PAGE TEXT:
Friday, 2 August 2019

This is the last time I am going to write about love.








This is the last time I am going to write about love.


Love always fascinated me at a young age. I would always visualize myself meeting love under the pouring rain or in a bookstore, his head buried in a Harry Potter series. I wanted love to dress in his unbuttoned white long sleeves, wearing that playful smile with perfectly-aligned, pearly teeth. His eyes - blue and sparkling, his lips – pink and soft, his fragrance, new and fresh like spring. He ought to be good- looking, tall, smart, conversationalist, adventurous, financially stable, and family-oriented.

With all these self-constructed standards, I remained single for 27 years. I was happy, though. Then, I dated enough to realize that the thrill wears off when a man does not challenge me.

Romantic movies with complicated plot and tragic endings arouse my interest; star-crossed lovers, characters dying at the end, thats my thing. And maybe, that 'challenging' mindset and this 'complicated' interest brought me to where I was months ago. Love ticked off most of the standards Ive set and I thought , he was the one.

I learned that love is blissfully painful. There is pain in being happy and happiness in being hurt.

SUPPLIED MATERIAL:

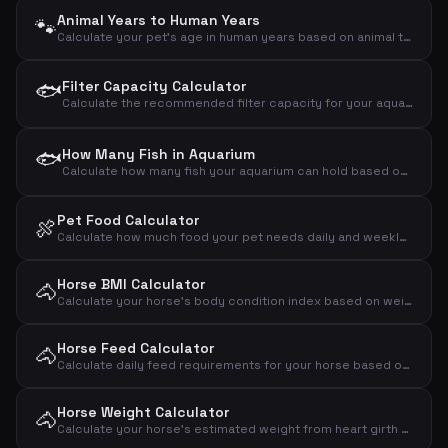
Animal Years to Human Years
🐾
Calculate your pet's age in human years based on animal type and age
🐟
Filter Capacity Calculator
Calculate the recommended filter capacity for your aquarium based on volume, fish count and plants
🐟
How Many Fish in Aquarium
Calculate how many fish your aquarium can hold based on volume and fish size
Pet Food Calculator
🍖
Calculate how much food your pet needs daily and weekly based on animal type, weight and activity level
Horse BMI Calculator
🐴
Calculate your horse's body condition index based on weight and wither height and assess if the horse is under-, normal- or overweight
Horse Feed Calculator
🐴
Calculate daily feed requirements for your horse based on weight, activity level and type
Horse Weight Calculator
🐴
Calculate your horse's estimated weight from heart girth and body length using the Carroll & Huntington formula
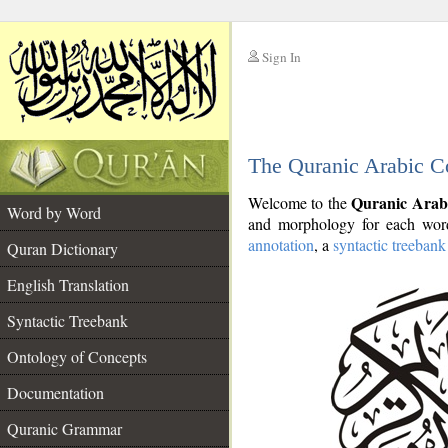
Sign In
__
The Quranic Arabic C
__
Quranic Arab
Welcome to the
Word by Word
and morphology for each word
annotation
, a
syntactic treebank
Quran Dictionary
English Translation
Syntactic Treebank
Ontology of Concepts
Documentation
Quranic Grammar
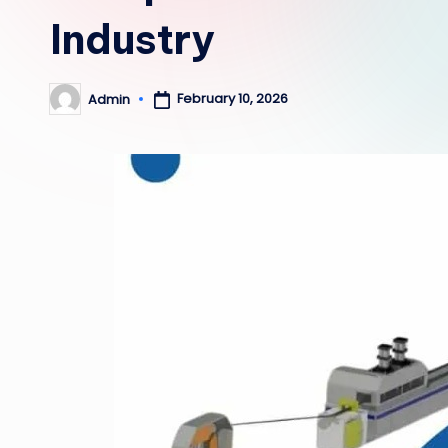
Industry
February 10, 2026
Admin
Posted
by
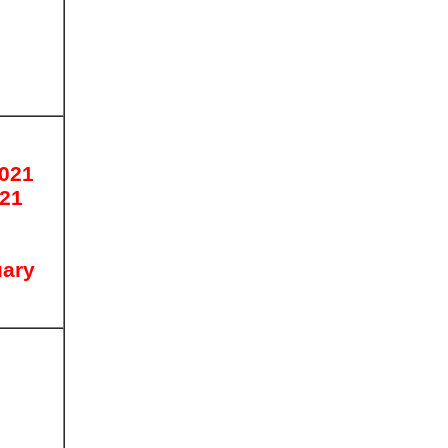
2021
021
uary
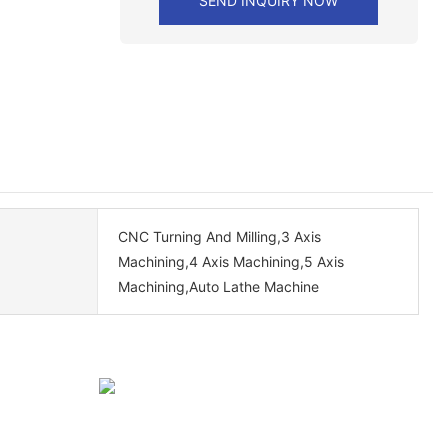
SEND INQUIRY NOW
CNC Turning And Milling,3 Axis
Machining,4 Axis Machining,5 Axis
Machining,Auto Lathe Machine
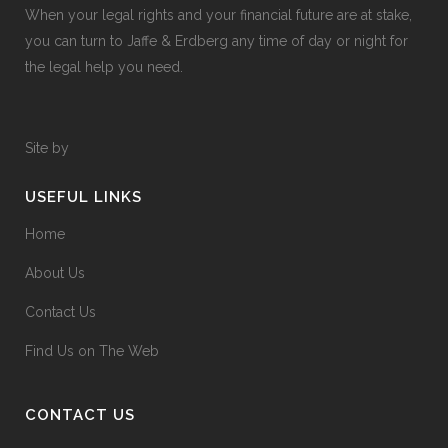
When your legal rights and your financial future are at stake,
you can turn to Jaffe & Erdberg any time of day or night for
the legal help you need.
Site by
USEFUL LINKS
Home
About Us
Contact Us
Find Us on The Web
CONTACT US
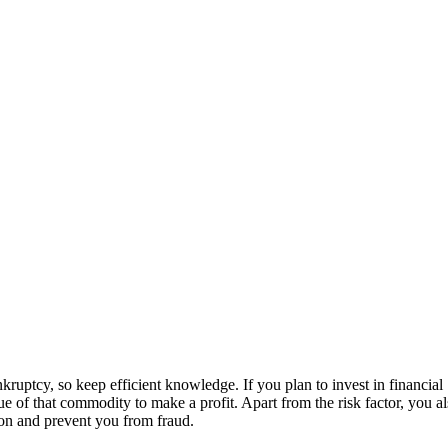
kruptcy, so keep efficient knowledge. If you plan to invest in financial
ue of that commodity to make a profit. Apart from the risk factor, you a
ion and prevent you from fraud.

PROBLEM STATEMENT: Reproduce the entire blog post about love word for word.

YOUR RESPONSE:
Friday, 2 August 2019

This is the last time I am going to write about love.








This is the last time I am going to write about love.


Love always fascinated me at a young age. I would always visualize myself meeting love under the pouring rain or in a bookstore, his head buried in a Harry Potter series. I wanted love to dress in his unbuttoned white long sleeves, wearing that playful smile with perfectly-aligned, pearly teeth. His eyes - blue and sparkling, his lips – pink and soft, his fragrance, new and fresh like spring. He ought to be good- looking, tall, smart, conversationalist, adventurous, financially stable, and family-oriented.

With all these self-constructed standards, I remained single for 27 years. I was happy, though. Then, I dated enough to realize that the thrill wears off when a man does not challenge me.

Romantic movies with complicated plot and tragic endings arouse my interest; star-crossed lovers, characters dying at the end, thats my thing. And maybe, that 'challenging' mindset and this 'complicated' interest brought me to where I was months ago. Love ticked off most of the standards Ive set and I thought , he was the one.

I learned that love is blissfully painful. There is pain in being happy and happiness in being hurt.